Sioux Falls man shares story of friendship for new Anna Nicole Smith documentary

Jodi Schwan

May 15, 2023

The new Netflix documentary that drops this week is called “Anna Nicole Smith: You Don’t Know Me.”

But Sioux Falls reality star and influencer Mitchell Olson did know the model and actress born Vickie Lynn Hogan, well enough that he was interviewed for the documentary, from director Ursula Macfarlane and producer Alexandra Lacey.

“Hopefully this will be the one that reveals everything,” Olson said. “I did reveal the truth.”

The documentary is being promoted as “an unflinching and humanizing examination of the life, death, and secrets” of Smith, who ascended to stardom after a 1992 appearance in Playboy and died of an overdose in 2007, months after the birth of her daughter Dannielynn and leading to a legal dispute over who was the child’s father.

Olson’s path crossed with Smith in the early 2000s after his appearance on the reality show “Survivor” He was invited to appear on an entertainment reality show starring Smith that was planning to feature “her going out with different suitors,” Olson said. “It checked all the boxes for me. Is it hilarious? Yes. Is it totally bonkers and off the wall and all the things I like to do? So I was game right away.”

They ended up filming a couple days at her house, and while Smith knew right away the shoot was completely for show, “we became best friends,” Olson said. “We just had this really fun relationship friendship. She helped me through some things when I was feeling really down about the press coming at me right after Survivor, and I was having a really hard time. The press was trying to pull me out of the closet, and she knew I was gay. She say something like, ‘You gays all love me,’ so she helped me through a lot and I felt like I was there to help her.”

They began regularly chatting on AOL Instant Messenger — for those who remember that one — where her screen name was “Hotsmoochielips” and she was regularly online.

“I was terrible sleeping, so we’d talk back and forth about all sorts of crazy, funny things,” Olson said. “And she’d come to New York for things and we’d hang out, and I’d hang out in LA for weeks on end.”

Smith came to Nebraska once to attend a children’s benefit with Olson.

There have been other attempts to document Smith’s life but none that captures the full story, Olson said.

“This particular documentary is really going to dive into who Anna was, and a lot of it is going to come from the voice of Anna. They were able to find some missing video tapes from the 90s with Anna on them,” he said. “They also reached out to people who had never been reached out to before. These producers, I think, are dedicated to getting at the heart of who Anna was and figuring out exactly what happened at the end.”

Her final months were tumultuous and tragic, Olson said. Smith lost her 20-year-old son, Daniel, three days after the birth of her daughter while he was visiting them in the hospital. His autopsy was reported to determine he died from a combination of drugs.

“I was close with him too,” Olson said. “Whenever we’d go to LA, we would hang out, and if she wasn’t in the mood to do something we’d go to the movies … she just couldn’t get over that the love of her life, her son, had died of drugs. She was devastated her son died and she never pulled out of it and I saw it in her.”

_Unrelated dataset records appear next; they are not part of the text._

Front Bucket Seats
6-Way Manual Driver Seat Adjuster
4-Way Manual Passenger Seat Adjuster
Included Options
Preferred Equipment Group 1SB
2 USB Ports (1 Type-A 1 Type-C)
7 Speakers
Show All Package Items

The last time he talked with Smith by phone, “she was a mess,” Olson said. “I could tell she wasn’t herself on the phone, probably a couple months before (she died) and I knew from the call she had flipped back into it.”

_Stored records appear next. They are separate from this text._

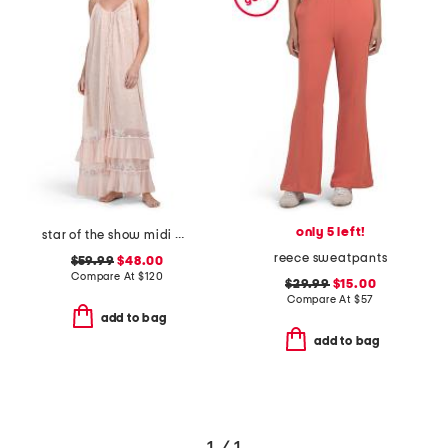
only 5 left!
star of the show midi dress
reece sweatpants
$59.99
$48.00
Compare At
$
120
$29.99
$15.00
Compare At
$
57
add to bag
add to bag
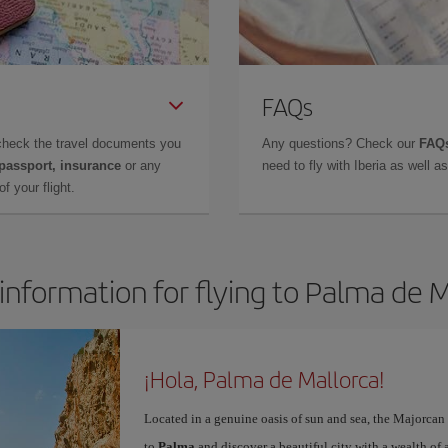
FAQs
check the travel documents you
Any questions? Check our
FAQs
 passport, insurance
or any
need to fly with Iberia as well 
f your flight.
information for flying to Palma de 
¡Hola, Palma de Mallorca!
Located in a genuine oasis of sun and sea, the Majorcan c
to
Palma
and discover a beautiful city with a wealth of a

She had told Olson she’d planned to quit drinking and drug use during pregnancy, and “as far as I knew, she did, and of course Daniel dying sent her over the edge,” he said.

He was in Hawaii on a work assignment when he learned the news on television that his good friend had died.

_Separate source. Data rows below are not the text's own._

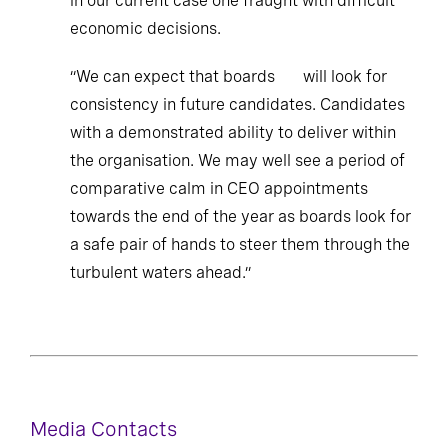
in our current case one fraught with difficult
economic decisions.
“We can expect that boards will look for
consistency in future candidates. Candidates
with a demonstrated ability to deliver within
the organisation. We may well see a period of
comparative calm in CEO appointments
towards the end of the year as boards look for
a safe pair of hands to steer them through the
turbulent waters ahead.”
Media Contacts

“My phone was blowing up,” he said. “I was still heartbroken (Daniel) had died too, and I couldn’t believe they had both died.”

For Olson, the tragedy also marked a turning point, personally. He and Smith “both had high anxiety and certain things we used, pills or alcohol, to self-medicate,” he said. “We didn’t think we were doing anything that was going to make us die. I guarantee you we wouldn’t have been as loose about it. When it ended up ending her life, for me it it made a turn on my own decision to use pills, my own idea of what’s recreational and what doctors mean when they give you these meds. I had a complete awakening when she passed away.”

He said his computer was subpoenaed as part of the legal investigation, including his conversations with Smith. DNA testing later determined Dannielynn’s biological father was entertainment photographer Larry Birkhead.

Olson spoke about the controversy in the documentary.

“I would think, for sure, I know what her feelings were about Larry. I have words from her I’ve saved, so I feel very confident in what I said about what she felt and different things she said, because I was in communication with her,” he said. “I know that she would have wanted her story to come out and the truth to come out. She would have been very supportive of anything like this.”